I have this CB2 Helix desk in my foyer/office area in a small studio apartment. It doesn't take up much space and it's lighter and more open looking than some of the other leaning shelves/desk setups.
posted by andrewraff at 3:15 PM on September 27, 2011


Wires are always the worst problem: they look like ass, they're hard to sweep and vacuum around, and your favorite pet or child is liable to chew through one and die. Try to use a socket and table arrangement that lets you hoist all cables up out of the way behind (or in) the furniture. Some suggestions here.

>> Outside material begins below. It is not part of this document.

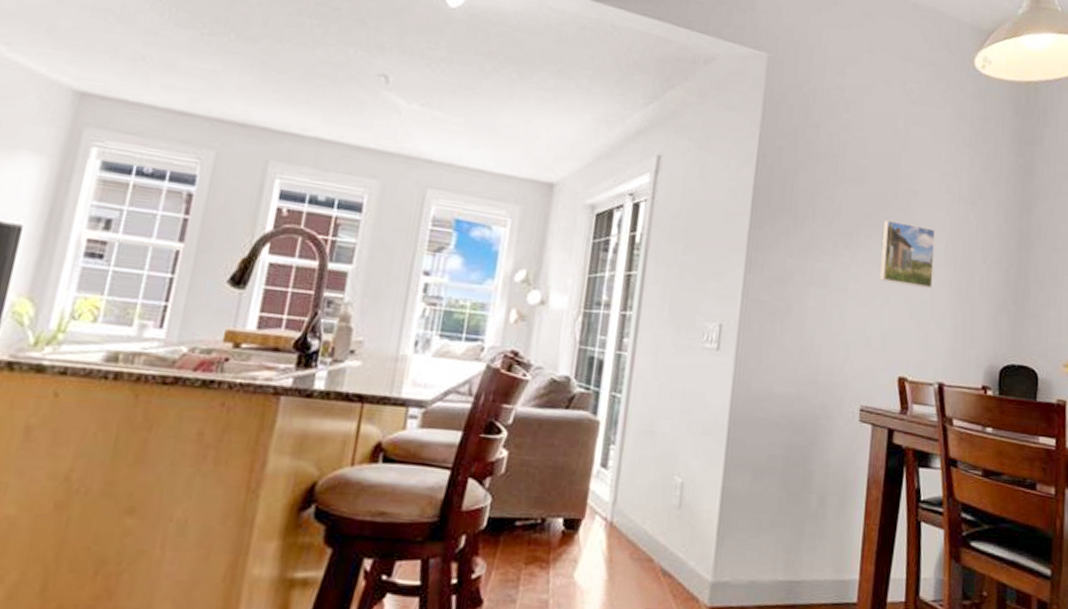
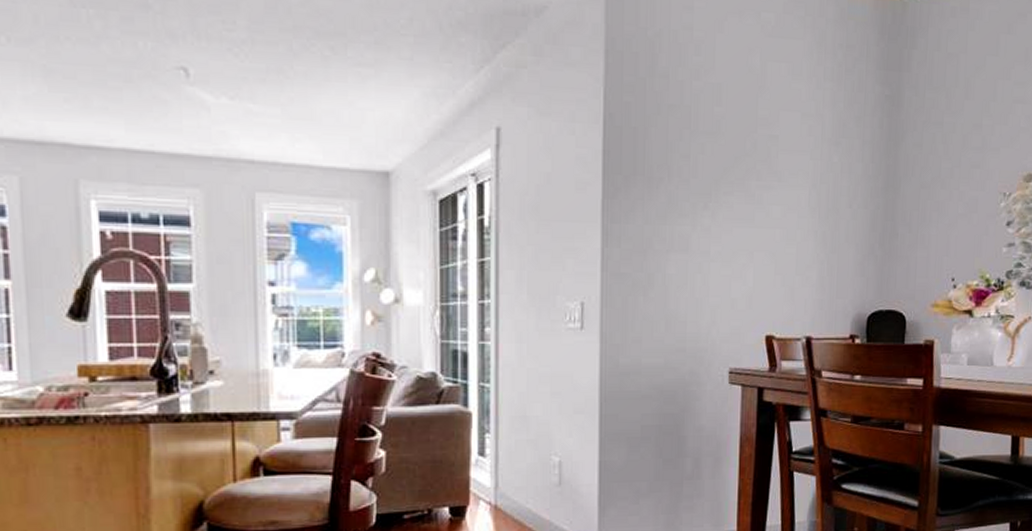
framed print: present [879,219,936,289] -> none [741,172,799,241]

And then work on keeping the top clean. Just a monitor, computer, keyboard, and mouse. Arrange them so you can easily hide or move the keyboard and mouse to leave a clear table area.

If you can keep it looking spare -- just a plain table with three or four attractive pieces of computer hardware on it -- you'll be OK with this.
posted by pracowity at 12:37 AM on September 28, 2011


For cables, check out IKEA's Signum cable trunking. Drill it to the underside of your desk and drop all the cables in there.
posted by mr_silver at 1:37 AM on September 28, 2011


Oh yeah—following up on my previous comment, and somewhat in the spirit of Ikea Hacks, is Decluttered, which shows various ways people have dealt with cables and electronic bric-a-brac.
posted by adamrice at 11:12 AM on September 28, 2011


Thanks so much for all of these helpful replies. There are some great ideas here. I will definitely be checking out Apartment Therapy's Unplgged and the Ikea Hackers links as well as all of the other links. Hopefully I'll be able to post a pic when it's done. Thanks again.